Lio is pretty laid back, definitely not the violent type, full of testosterone. A koala. Yep, he reminds me of a koala. Let’s say that it’s because he just woke up,and because his flow of speech is kinda metronomic, phlegmatic, full of supressed rage. As if his dreams had been trampled on under his tripod. Skateboarding, he continued to mumble, had hurt him.
- Geez, it’s crazy the number of <> people there are in skateboarding. It’s true that tricks are cool, but fuck, it’s just a small part of skateboarding. There are so many other things in our culture that I find it stupid to only think about tricks.
- I often say that skateboarding should just be an excuse.
- Yeah, an excuse to be with your mates, an excuse to travel, an excuse to discover other cultures ,to muck around, to live, to live life differently to how they want us to live, to take photos, to outdo yourself.
- I think you’ve pretty much summed it up. We live 1000s of kilometers away from one another, we don’t know each other, we didn’t have the same childhood, or the same country of birth, and even so, skateboarding gave us the same dreams and the same values.
- You know what,I’m gonna continue my polaroid skateboarding series and try and turn it into a book. It’ll be the first ever book on skateboading in Chile!

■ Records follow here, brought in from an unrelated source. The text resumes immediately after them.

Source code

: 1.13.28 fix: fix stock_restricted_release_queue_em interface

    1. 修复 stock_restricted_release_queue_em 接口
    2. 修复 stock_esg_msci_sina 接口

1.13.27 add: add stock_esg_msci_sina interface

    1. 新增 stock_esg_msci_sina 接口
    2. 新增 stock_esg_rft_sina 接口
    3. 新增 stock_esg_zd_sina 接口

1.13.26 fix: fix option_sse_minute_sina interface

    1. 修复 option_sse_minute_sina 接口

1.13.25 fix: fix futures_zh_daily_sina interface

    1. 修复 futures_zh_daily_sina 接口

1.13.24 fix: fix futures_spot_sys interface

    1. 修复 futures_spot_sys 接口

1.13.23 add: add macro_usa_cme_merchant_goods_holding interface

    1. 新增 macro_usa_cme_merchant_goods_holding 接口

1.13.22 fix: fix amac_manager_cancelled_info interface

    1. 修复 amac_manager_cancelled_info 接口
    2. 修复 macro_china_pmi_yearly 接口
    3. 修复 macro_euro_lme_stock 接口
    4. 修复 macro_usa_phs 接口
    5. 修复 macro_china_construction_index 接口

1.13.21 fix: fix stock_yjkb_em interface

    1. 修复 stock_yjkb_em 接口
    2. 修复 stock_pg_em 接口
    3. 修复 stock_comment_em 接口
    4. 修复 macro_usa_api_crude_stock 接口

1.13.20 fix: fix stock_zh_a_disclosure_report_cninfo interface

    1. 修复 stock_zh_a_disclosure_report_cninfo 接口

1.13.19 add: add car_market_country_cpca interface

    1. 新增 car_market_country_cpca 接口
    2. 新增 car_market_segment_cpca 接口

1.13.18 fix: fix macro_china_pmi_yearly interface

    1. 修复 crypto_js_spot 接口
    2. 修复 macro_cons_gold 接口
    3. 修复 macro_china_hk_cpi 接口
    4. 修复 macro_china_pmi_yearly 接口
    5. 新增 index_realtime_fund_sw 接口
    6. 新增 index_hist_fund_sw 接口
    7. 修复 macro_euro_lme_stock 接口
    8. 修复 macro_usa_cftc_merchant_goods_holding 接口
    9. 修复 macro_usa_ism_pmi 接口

The clock is ticking, it’s almost noon in Chile, when the Napoleon clock on the wall, found in a garage sale and surely fake, tells me that it’s 18 hours GMT.
It’s summertime in Hossegor and it’s raining; at Lio’s place, the sun’s rays are forcing him to squint his eyes and I don’t know what season it is on that fucking part of the globe, but the fact is that we are totally on the same wavelength.

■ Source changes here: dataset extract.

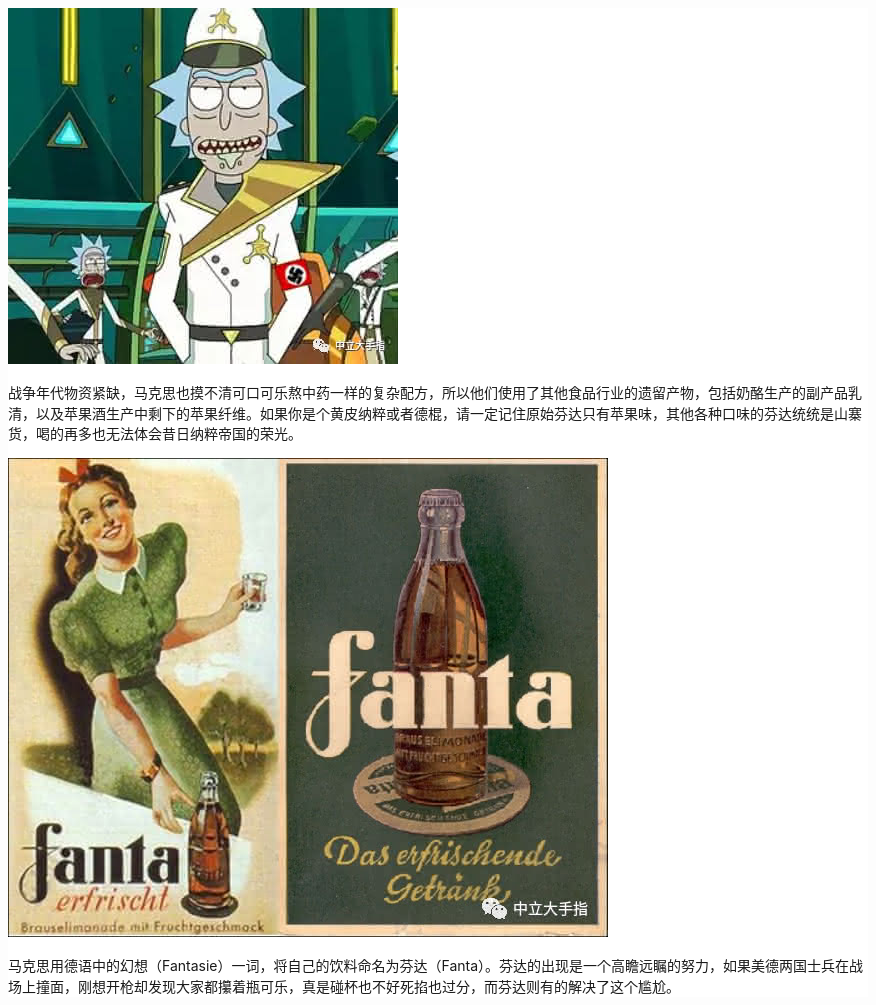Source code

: ![上图可能为纳粹疯狂科学家Scheteling博士](media/bigbigfinger_20200619_12.jpg)

战争年代物资紧缺，马克思也摸不清可口可乐熬中药一样的复杂配方，所以他们使用了其他食品行业的遗留产物，包括奶酪生产的副产品乳清，以及苹果酒生产中剩下的苹果纤维。如果你是个黄皮纳粹或者德棍，请一定记住原始芬达只有苹果味，其他各种口味的芬达统统是山寨货，喝的再多也无法体会昔日纳粹帝国的荣光。

![最初的芬达仍然保持着可乐的颜色，以缓解将士们的思乡之情](media/bigbigfinger_20200619_13.jpg)

马克思用德语中的幻想（Fantasie）一词，将自己的饮料命名为芬达（Fanta）。芬达的出现是一个高瞻远瞩的努力，如果美德两国士兵在战场上撞面，刚想开枪却发现大家都攥着瓶可乐，真是碰杯也不好死掐也过分，而芬达则有的解决了这个尴尬。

I don’t know if I’ve already written this, but a few years ago, I was lucky enough to have Peter Smolik crash at my place… enlightened, he had spoken of a worldly philosophy, that all you had to do was travel around with this bit of wood under your feet in order to meet other guys like us.
And it’s true to say that neither I nor Lio will contradict that fact, and even if all this stinks of stupidity; to be a skateboarder, it means that you’re also kind of … a fucking hippy.